From the entries below, copy out all lines holding "much".
(Records supplied)
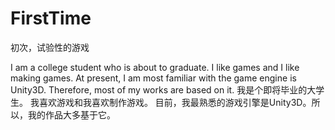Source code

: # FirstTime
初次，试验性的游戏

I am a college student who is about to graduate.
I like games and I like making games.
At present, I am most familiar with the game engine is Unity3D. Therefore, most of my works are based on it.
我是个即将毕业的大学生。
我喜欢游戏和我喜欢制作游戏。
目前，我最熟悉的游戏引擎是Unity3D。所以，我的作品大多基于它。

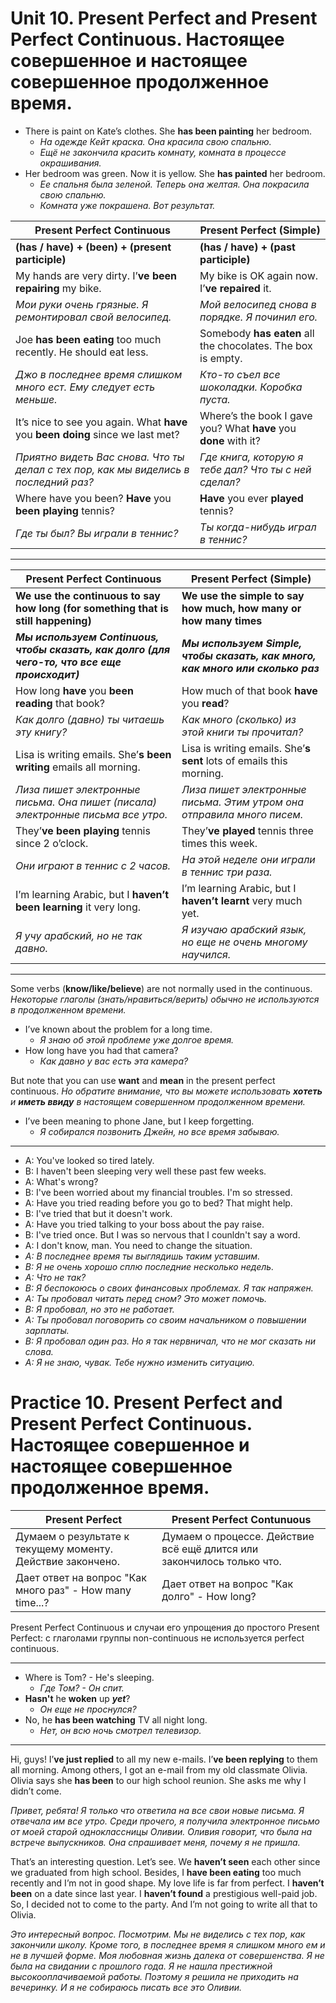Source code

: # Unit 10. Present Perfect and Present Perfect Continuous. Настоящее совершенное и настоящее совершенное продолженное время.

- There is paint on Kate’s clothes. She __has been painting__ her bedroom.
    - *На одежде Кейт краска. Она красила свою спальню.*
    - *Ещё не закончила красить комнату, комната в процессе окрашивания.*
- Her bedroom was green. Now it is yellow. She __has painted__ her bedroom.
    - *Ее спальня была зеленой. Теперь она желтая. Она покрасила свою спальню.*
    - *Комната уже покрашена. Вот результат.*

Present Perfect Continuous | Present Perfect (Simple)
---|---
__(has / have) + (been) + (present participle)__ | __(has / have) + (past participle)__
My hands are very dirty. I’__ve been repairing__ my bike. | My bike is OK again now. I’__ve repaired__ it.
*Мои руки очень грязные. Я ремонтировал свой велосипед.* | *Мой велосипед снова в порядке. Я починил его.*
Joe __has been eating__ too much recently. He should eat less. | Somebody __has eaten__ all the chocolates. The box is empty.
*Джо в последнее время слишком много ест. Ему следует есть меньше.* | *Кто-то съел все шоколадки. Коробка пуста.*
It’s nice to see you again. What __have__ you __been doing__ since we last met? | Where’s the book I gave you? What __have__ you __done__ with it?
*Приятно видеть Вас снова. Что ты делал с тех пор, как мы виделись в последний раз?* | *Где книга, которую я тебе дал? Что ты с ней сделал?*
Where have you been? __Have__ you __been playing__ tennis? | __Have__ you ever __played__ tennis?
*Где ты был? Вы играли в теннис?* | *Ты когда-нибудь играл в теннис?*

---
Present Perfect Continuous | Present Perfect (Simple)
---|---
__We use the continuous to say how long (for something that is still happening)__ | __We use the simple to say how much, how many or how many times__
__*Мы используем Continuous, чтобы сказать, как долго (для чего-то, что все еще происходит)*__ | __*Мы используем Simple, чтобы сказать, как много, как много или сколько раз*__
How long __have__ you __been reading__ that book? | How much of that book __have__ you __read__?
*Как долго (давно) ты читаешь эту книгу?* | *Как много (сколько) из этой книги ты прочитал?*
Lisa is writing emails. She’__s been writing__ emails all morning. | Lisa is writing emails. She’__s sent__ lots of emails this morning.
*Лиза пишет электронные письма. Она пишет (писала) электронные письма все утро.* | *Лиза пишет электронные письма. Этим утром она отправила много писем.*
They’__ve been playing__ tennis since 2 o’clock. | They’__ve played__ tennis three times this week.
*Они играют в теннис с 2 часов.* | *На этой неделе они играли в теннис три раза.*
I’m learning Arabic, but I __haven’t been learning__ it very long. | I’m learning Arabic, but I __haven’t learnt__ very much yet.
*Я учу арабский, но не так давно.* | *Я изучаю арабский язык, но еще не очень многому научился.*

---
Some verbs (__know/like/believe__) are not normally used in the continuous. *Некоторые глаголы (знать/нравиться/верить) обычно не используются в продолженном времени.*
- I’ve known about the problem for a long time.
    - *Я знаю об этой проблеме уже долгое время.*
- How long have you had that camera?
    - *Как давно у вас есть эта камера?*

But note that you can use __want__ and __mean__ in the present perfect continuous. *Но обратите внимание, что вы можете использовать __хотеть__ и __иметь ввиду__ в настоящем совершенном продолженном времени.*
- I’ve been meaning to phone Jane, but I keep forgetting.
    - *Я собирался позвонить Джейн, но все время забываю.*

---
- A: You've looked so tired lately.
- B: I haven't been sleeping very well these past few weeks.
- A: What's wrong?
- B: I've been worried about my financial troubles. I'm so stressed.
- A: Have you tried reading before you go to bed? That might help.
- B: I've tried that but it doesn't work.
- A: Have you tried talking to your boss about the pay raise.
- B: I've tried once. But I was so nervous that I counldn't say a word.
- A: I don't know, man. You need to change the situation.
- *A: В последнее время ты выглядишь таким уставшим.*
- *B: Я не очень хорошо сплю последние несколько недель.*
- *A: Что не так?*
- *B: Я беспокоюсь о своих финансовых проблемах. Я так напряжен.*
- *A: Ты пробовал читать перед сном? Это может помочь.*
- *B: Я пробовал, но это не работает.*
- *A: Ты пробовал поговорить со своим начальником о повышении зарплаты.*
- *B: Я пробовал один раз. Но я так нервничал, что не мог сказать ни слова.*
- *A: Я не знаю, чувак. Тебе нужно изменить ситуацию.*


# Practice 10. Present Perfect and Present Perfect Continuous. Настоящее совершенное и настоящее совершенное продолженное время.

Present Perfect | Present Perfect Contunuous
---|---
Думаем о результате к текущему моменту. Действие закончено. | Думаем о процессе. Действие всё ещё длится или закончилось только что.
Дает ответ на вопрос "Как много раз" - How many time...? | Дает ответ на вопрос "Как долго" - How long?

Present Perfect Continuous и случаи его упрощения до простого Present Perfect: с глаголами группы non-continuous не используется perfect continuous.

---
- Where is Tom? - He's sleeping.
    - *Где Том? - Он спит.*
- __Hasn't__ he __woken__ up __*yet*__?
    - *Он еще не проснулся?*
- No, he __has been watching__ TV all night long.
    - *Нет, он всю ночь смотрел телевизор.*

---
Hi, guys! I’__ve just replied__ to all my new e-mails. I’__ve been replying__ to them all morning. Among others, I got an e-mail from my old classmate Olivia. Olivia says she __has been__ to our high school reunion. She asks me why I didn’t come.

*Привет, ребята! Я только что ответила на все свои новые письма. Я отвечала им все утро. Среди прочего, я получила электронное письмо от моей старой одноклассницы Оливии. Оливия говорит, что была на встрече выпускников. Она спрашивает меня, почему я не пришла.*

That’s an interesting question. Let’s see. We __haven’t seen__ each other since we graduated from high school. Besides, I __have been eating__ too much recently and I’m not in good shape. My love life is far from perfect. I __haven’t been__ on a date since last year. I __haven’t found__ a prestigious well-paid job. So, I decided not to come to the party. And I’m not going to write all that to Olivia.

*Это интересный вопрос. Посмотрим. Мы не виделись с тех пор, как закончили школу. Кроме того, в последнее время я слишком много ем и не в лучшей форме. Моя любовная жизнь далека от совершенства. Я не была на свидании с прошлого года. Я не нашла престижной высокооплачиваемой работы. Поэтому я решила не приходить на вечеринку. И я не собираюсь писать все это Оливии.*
(End Records supplied)
## Solution to the exercise
Joe __has been eating__ too much recently. He should eat less. | Somebody __has eaten__ all the chocolates. The box is empty.
__We use the continuous to say how long (for something that is still happening)__ | __We use the simple to say how much, how many or how many times__
How long __have__ you __been reading__ that book? | How much of that book __have__ you __read__?
I’m learning Arabic, but I __haven’t been learning__ it very long. | I’m learning Arabic, but I __haven’t learnt__ very much yet.
That’s an interesting question. Let’s see. We __haven’t seen__ each other since we graduated from high school. Besides, I __have been eating__ too much recently and I’m not in good shape. My love life is far from perfect. I __haven’t been__ on a date since last year. I __haven’t found__ a prestigious well-paid job. So, I decided not to come to the party. And I’m not going to write all that to Olivia.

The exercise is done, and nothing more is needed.